From a structure standpoint, we’ve watched silver remain well-behaved within its ascending channel since early April, marking a clear pattern of higher lows and measured resistance around that $37.00 region. RSI readings just below overbought levels suggest there’s still headroom for buyers, although not an open road. The Rate of Change metric around 1.76 tells us that price movement has upward energy, but it’s not racing ahead—it’s more of a steady climb.

So what does that tell us about positioning? For those managing directional risk, the key pivot still sits at $37.00. A sustainable move above that may not guarantee a sharp breakout, but it raises the odds of an approach toward $38.00 or even $38.50. On the other hand, if sellers manage to knock it below the $36.22 support, particularly on volume, the next marker comes in nearer to $35.50. Below that, the channel structure would likely break, which opens the door to a test at $34.50. Traders shouldn’t treat those figures as absolutes, but rather as zones that may trigger options flows or algorithmic activity, particularly around expiry dates or macro announcements.
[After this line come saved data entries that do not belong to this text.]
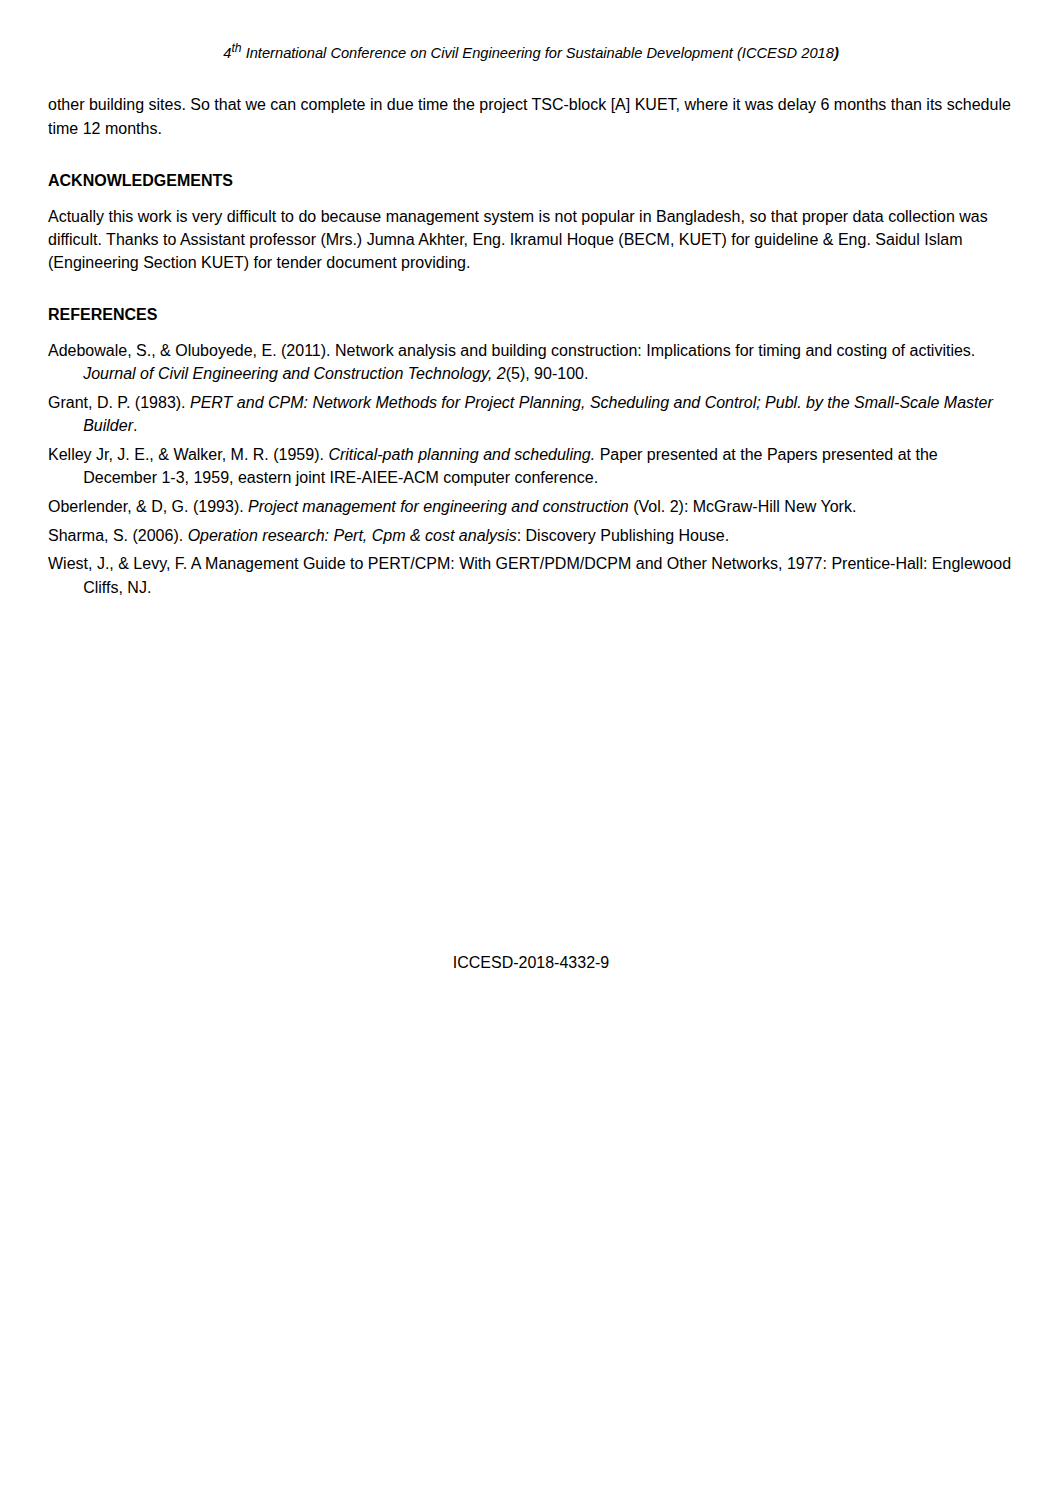4th International Conference on Civil Engineering for Sustainable Development (ICCESD 2018)
other building sites. So that we can complete in due time the project TSC-block [A] KUET, where it was delay 6 months than its schedule time 12 months.
ACKNOWLEDGEMENTS
Actually this work is very difficult to do because management system is not popular in Bangladesh, so that proper data collection was difficult. Thanks to Assistant professor (Mrs.) Jumna Akhter, Eng. Ikramul Hoque (BECM, KUET) for guideline & Eng. Saidul Islam (Engineering Section KUET) for tender document providing.
REFERENCES
Adebowale, S., & Oluboyede, E. (2011). Network analysis and building construction: Implications for timing and costing of activities. Journal of Civil Engineering and Construction Technology, 2(5), 90-100.
Grant, D. P. (1983). PERT and CPM: Network Methods for Project Planning, Scheduling and Control; Publ. by the Small-Scale Master Builder.
Kelley Jr, J. E., & Walker, M. R. (1959). Critical-path planning and scheduling. Paper presented at the Papers presented at the December 1-3, 1959, eastern joint IRE-AIEE-ACM computer conference.
Oberlender, & D, G. (1993). Project management for engineering and construction (Vol. 2): McGraw-Hill New York.
Sharma, S. (2006). Operation research: Pert, Cpm & cost analysis: Discovery Publishing House.
Wiest, J., & Levy, F. A Management Guide to PERT/CPM: With GERT/PDM/DCPM and Other Networks, 1977: Prentice-Hall: Englewood Cliffs, NJ.
ICCESD-2018-4332-9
Price action over the next few sessions could stay jumpy, especially with headlines swinging around tariffs or forward guidance from US officials. If those do persist, silver might remain bid as a perceived hedge. What we need to monitor closely now is the 13-year resistance mentioned earlier—at $37.30—which could attract long-term interest or profit-taking depending on how quickly it’s approached.

We’ll also be paying attention to implied volatility, which could creep up if these macro inputs become more erratic. Hedging strategies should be reviewed accordingly, particularly if one’s book holds short gamma. Keep an eye on rate expectations markets, especially swaps and futures. These are informing fixed-income proxies—and by extension, metals linked to inflation and policy distortion.

As ever, risk needs to stay dynamic. Open interest near the upper bounds of this range implies traders are active, but not yet convinced of a breakout nor a reversal. That indecision itself is telling. Any sudden shift in dollar strength or changes in bond auctions may upset the balance.

For now, upward movement remains intact but not aggressive. Any large directional bets must be justified by data follow-through or confirmed technical breakouts.